Once you have a working msub/sbatch script, run:
cd scripts
msub test_parallel_runs.msub
on a Moab system, or cd scripts; sbatch test_parallel_runs.sbatch
on slurm.
Each subdirectory should now produce its own 'out' directory accompanied by log files, png output, and cellspace (.csp) files. After four output intervals pass, it looks like this:
ls test_parallel_runs/tauMin0_lambdaI0.01
>> DUN.csp SNO00001_t0.csp.gz SNO00003_t0.csp.gz genesis rescal-ui.xml
>> GENESIS.log SNO00001_t0.png SNO00003_t0.png out run.par
>> SNO00000_t0.csp.gz SNO00002_t0.csp.gz SNO00004_t0.csp.gz real_data run.run
>> SNO00000_t0.png SNO00002_t0.png SNO00004_t0.png rescal
ls test_parallel_runs/tauMin0_lambdaI0.01/out
>> ALTI00000_t0.log CELL.log LGCA.log TRANSITIONS.log
>> ALTI00001_t0.log CELLSPACE_SIGNATURE.log MVT_IO.log VEL.log
>> ALTI00002_t0.log CGV_COEF.log PROB_CGV.log
>> ALTI00003_t0.log DENSITE.log SIGN_HPP.log
>> ALTI00004_t0.log DOUBLETS.log TIME.log
Troubleshooting for parallel runs
- msub/sbatch commands not allowed by your computing cluster
- use an example run script for your cluster as a template, if available
- seek support from someone familiar with the cluster
- permissions errors
- run
chmod u+rwx \*
in test_parallel_runs- contact administrator if this is disallowed
- script could not find input (run.run or run.par or sealevel_snow.prop)

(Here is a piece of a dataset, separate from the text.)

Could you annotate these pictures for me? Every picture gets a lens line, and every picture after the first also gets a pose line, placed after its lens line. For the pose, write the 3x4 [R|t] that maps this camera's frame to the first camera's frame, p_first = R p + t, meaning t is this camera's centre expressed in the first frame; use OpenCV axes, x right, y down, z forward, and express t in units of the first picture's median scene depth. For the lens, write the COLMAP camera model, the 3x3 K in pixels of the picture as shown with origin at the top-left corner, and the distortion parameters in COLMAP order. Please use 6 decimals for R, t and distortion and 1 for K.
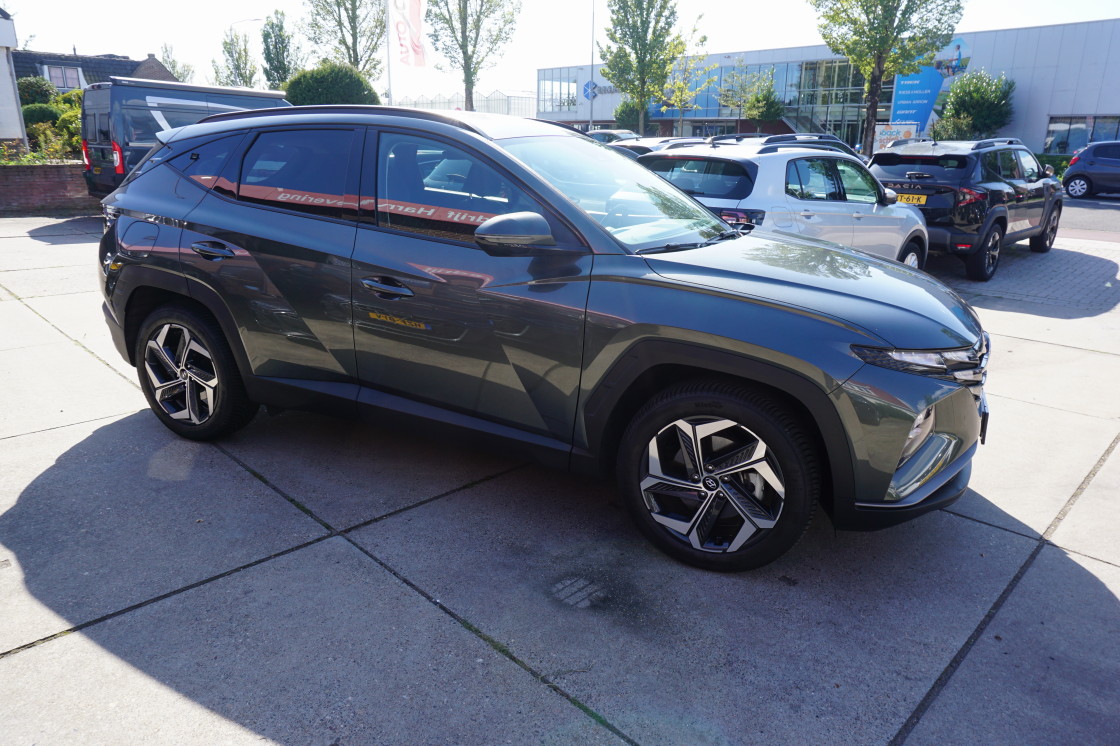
lens RADIAL K [[766.0, 0, 564.7], [0, 766.0, 381.5], [0, 0, 1]] dist [-0.047620, 0.028598]
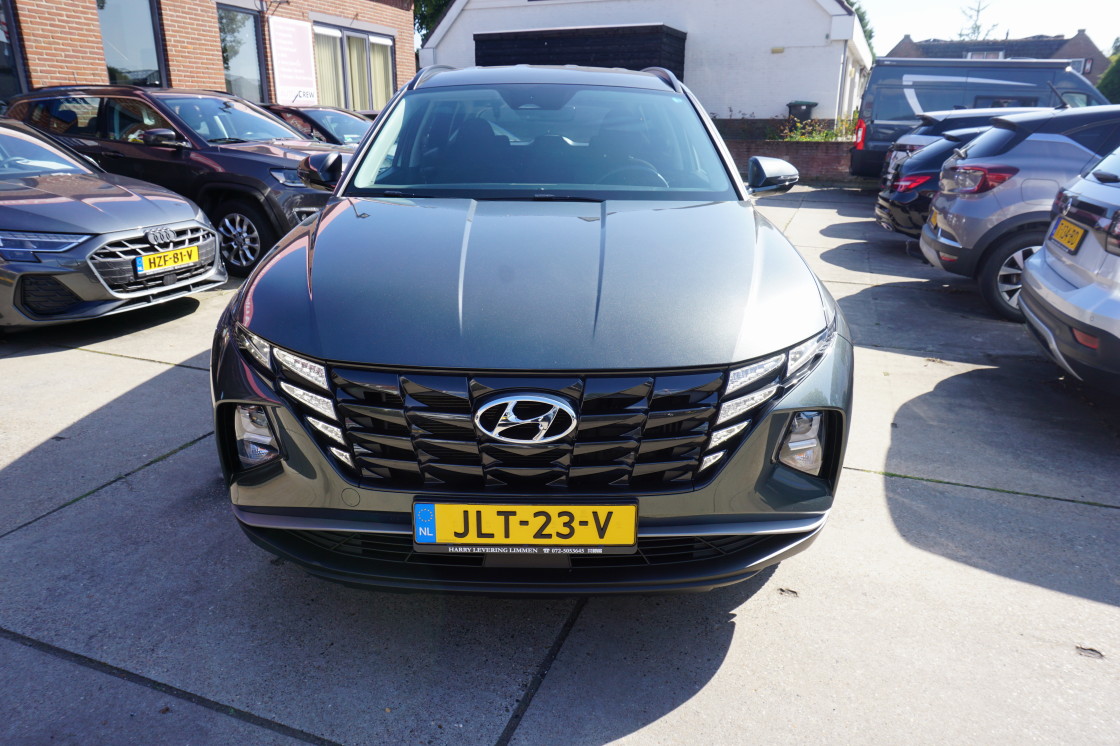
lens RADIAL K [[770.9, 0, 566.3], [0, 770.9, 373.9], [0, 0, 1]] dist [-0.036438, 0.028288]
pose [[0.390315, 0.270236, -0.880129, 0.271409], [-0.270393, 0.947444, 0.170992, -0.045298], [0.880081, 0.171240, 0.442872, 0.197695]]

- rerun param_space_exploration_example.py and confirm that it produced the output above
- check that you're running msub/sbatch from scripts directory
- check relative directory references in msub/sbatch script and submit.sh
- runs time out before producing useful output
- increase walltime
- reduce simulation domain size (parameters 'L' and 'D' in
.par
file)- large simulations may run for many hours
Example 4 results
The following phase diagram shows the 100th images produced by each of these runs (t0 = 1000; snowfall rate = lambda_I; wind strength = Tau_min).
The runs with the higher snowfall rate have a much deeper average snow depth than the runs with lower snowfall rate. The runs with high wind speed (low Tau_min) have less even snow cover, with better-defined ripples and dunes.
There is an option to run ReSCAL in such a way that the .csp
files are piped to a python process that processes them while ReSCAL is running. This can be useful for reducing the amount of disc space used and may have a siginific
ant speed increase for some configurations. There is an example of how to do this at docs/rescal-in-python.md.
For more information on processing the .csp
files within python, see docs/modify-cellspace.md.